### Prompt
Please reproduce the listing verbatim, without its images.

### Supplied material
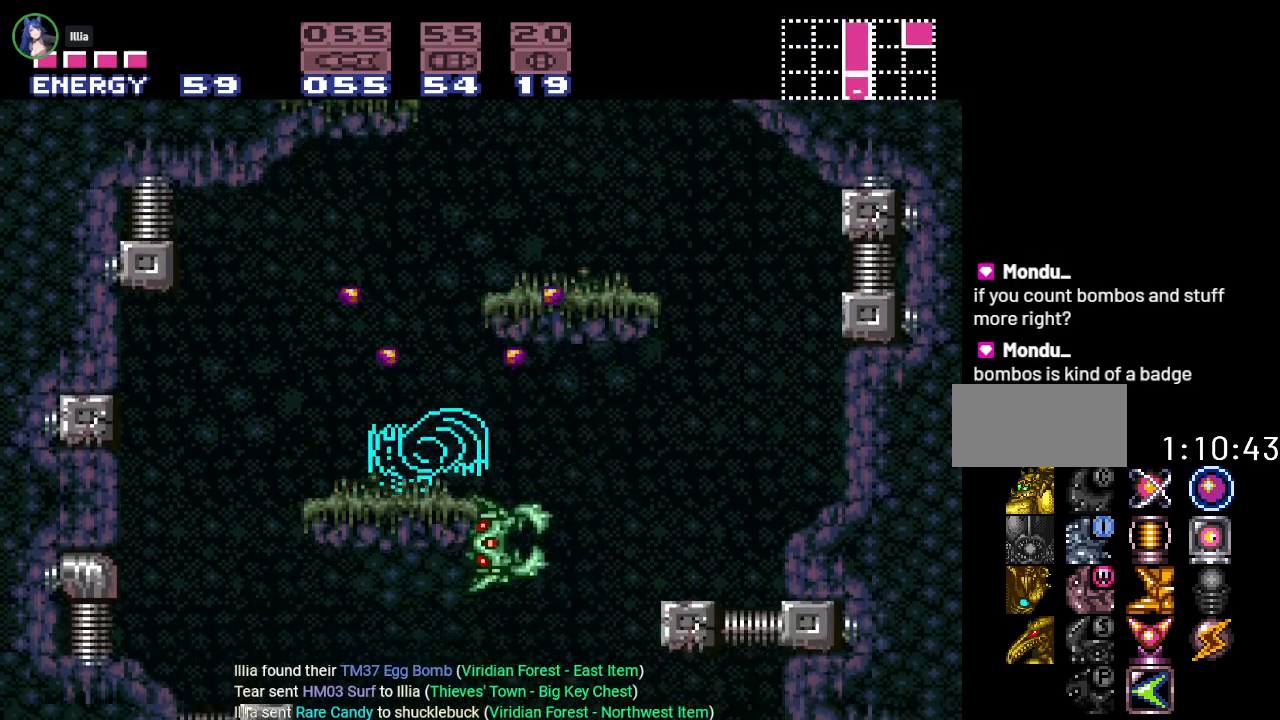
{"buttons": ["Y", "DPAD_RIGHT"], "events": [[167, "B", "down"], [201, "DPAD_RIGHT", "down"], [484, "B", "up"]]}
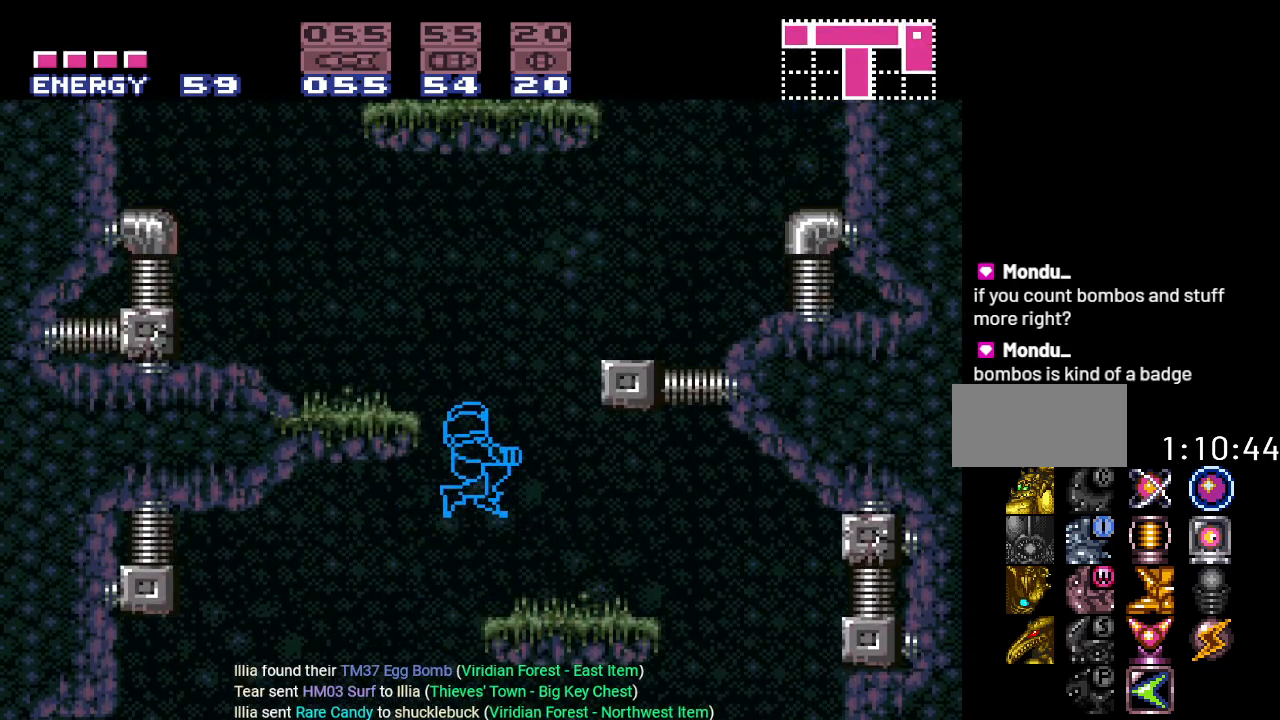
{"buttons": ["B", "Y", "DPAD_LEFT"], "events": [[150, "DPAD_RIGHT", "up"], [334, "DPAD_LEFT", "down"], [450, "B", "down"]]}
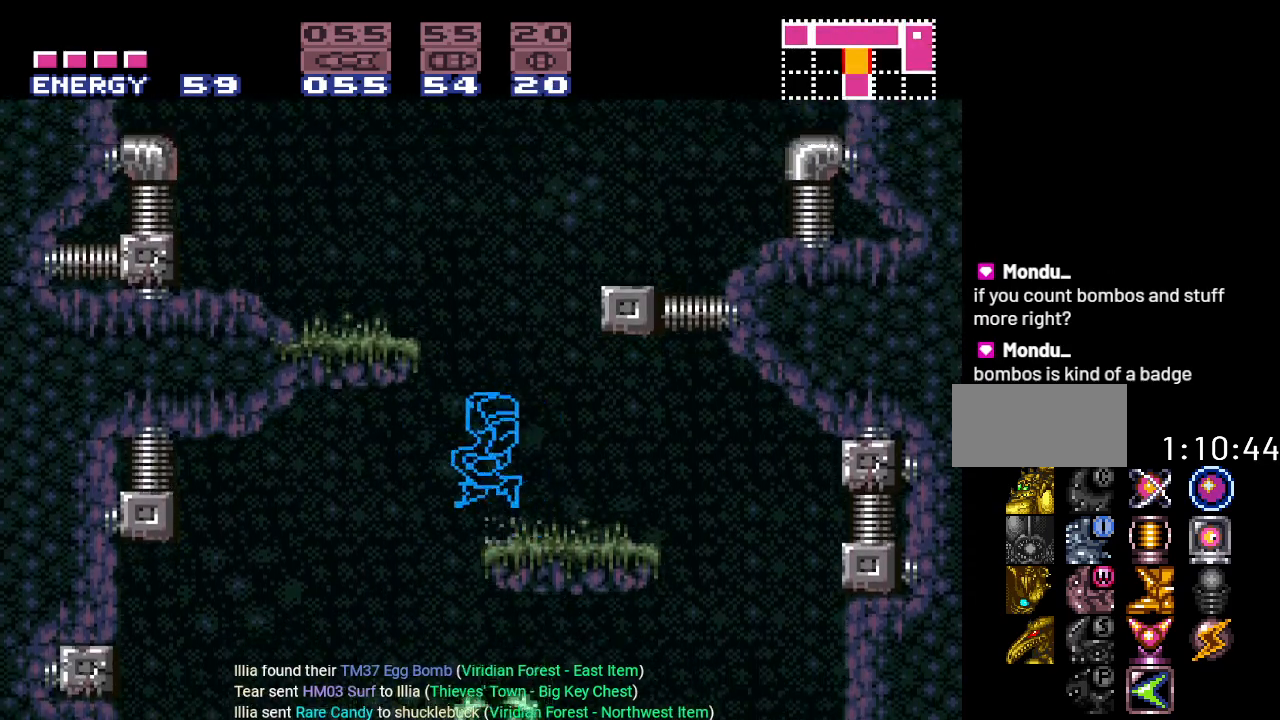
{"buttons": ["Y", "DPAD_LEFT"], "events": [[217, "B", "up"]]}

### Exercise solution
{"buttons": ["Y", "DPAD_RIGHT"], "events": [[167, "B", "down"], [201, "DPAD_RIGHT", "down"], [484, "B", "up"]]}
{"buttons": ["B", "Y", "DPAD_LEFT"], "events": [[150, "DPAD_RIGHT", "up"], [334, "DPAD_LEFT", "down"], [450, "B", "down"]]}
{"buttons": ["Y", "DPAD_LEFT"], "events": [[217, "B", "up"]]}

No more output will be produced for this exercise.